По сути дела каждый человек находится в этой ситуации. И если Иов еще может быть оправдан, и на его оправдание работает огромная машина теодицеи, и, соответственно, антроподицеи, то ни Сизиф, ни Йозеф К. никогда. Само существование – бессмысленный процесс и есть приговор. Появится ли когда-нибудь антроподицея Сизифа?
Суд над героем – это конечно полный произвол, что усиливает общую атмосферу невыносимой и гнетущей абсурдности. Этот произвол соблазнителен для токования его в политическом ключе, как произвол власти с намеком на тоталитарное устройство государств XX века. Но это совпадение случайно, Кафка не политический мыслитель и пророк; суд в романе – это высшая инстанция бессмысленности, это абсолютный источник бессмысленности, задающий парадигму всему повседневному существованию.   
 
***
Исследователи говорят, что Кафка порывает с романной традицией. Ставит ли он перед собой какие-то литературные задачи? Возможно. Сам он неоднократно говорил о своей глубочайшей вовлеченности в творчество. Но весь его литературный модернизм прозвучал как вызов, духовный вызов социальному устройству, в котором корчится такой маленький, ничтожный, случайный человек. Таково универсальное измерение. История Йозефа К. – это человеческая ситуация, Сизифова ситуация, поскольку она безвыходна и бесперспективна. Единственная перспектива – это длить бессмысленный и обреченный ужас существования.

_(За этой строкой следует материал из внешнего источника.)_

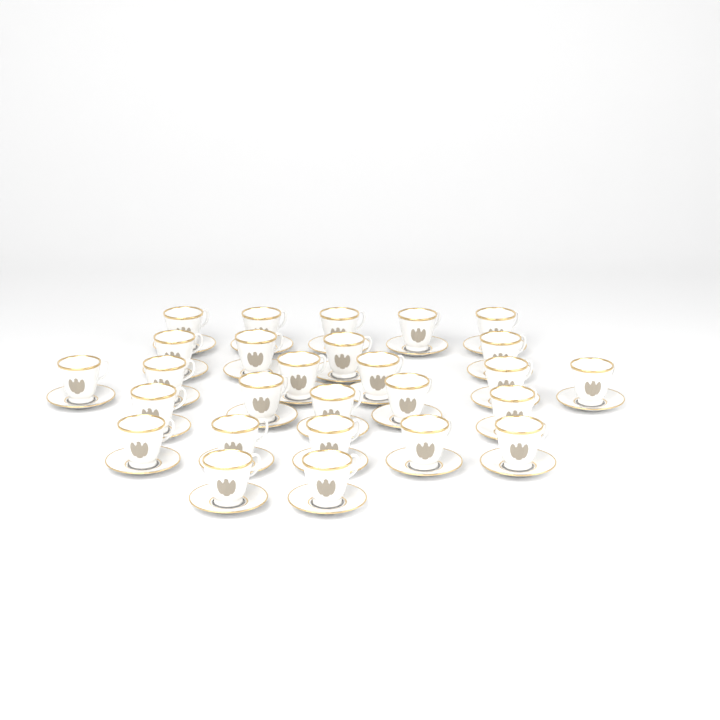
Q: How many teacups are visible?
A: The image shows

Нельзя никогда приуменьшать значение Кафки, считая открытые им чудовищные истины лишь стилистическими приемами, породившими новый тип литературы. Это глубокие социальные открытия. Социология Кафки гораздо серьезнее всего того, что идет под титулом социологии вот уже добрых два века. С одной стороны, Кафка, раскрывший самую глубокую сущность социальной жизни, с другой, бесконечная армия социологов, вряд ли даже подозревающих об истинных свойствах изучаемого ими феномена.       
Вызов Кафки – это вызов осмысленной реальности, которая оказалась осмысленной условно, в результате социальной конвенции. Стоит эту реальность слегка подковырнуть, как она сразу же теряет всякие приличные формы осмысленности и обнажает свой чудовищный оскал пустоты, за которым полное смысловое ничто. «Но ты же знаешь, что вокруг всякого дела создается столько разных мнений, что невозможно разобраться» – полная бессымсленнность ВСЕГО, бессмысленность абсолютно всех ПРОЦЕССОВ, происходящих в мире. Таков финальный вердикт миру.   
И все-таки Кафка надеется на истину, когда говорит следующее:
 
«Истина – то, что нужно каждому человеку для жизни и что, тем не менее, он не может ни у кого получить или приобрести. Каждый человек должен непрерывно рождать ее из самого себя,  иначе он погибнет. Жизнь без истины невозможна. Может быть, истина и есть сама жизнь. …
Часто ложь лишь выражение страха перед тем, что истина может раздавить. Это проекция собственного ничтожества, греха, которого страшатся. (Густав Яноух. «Разговоры с Кафкой», пер. Е. Кацевой)
 
Нужно всмотреться в лицо Кафки, чтобы понять глубокую правду этих слов.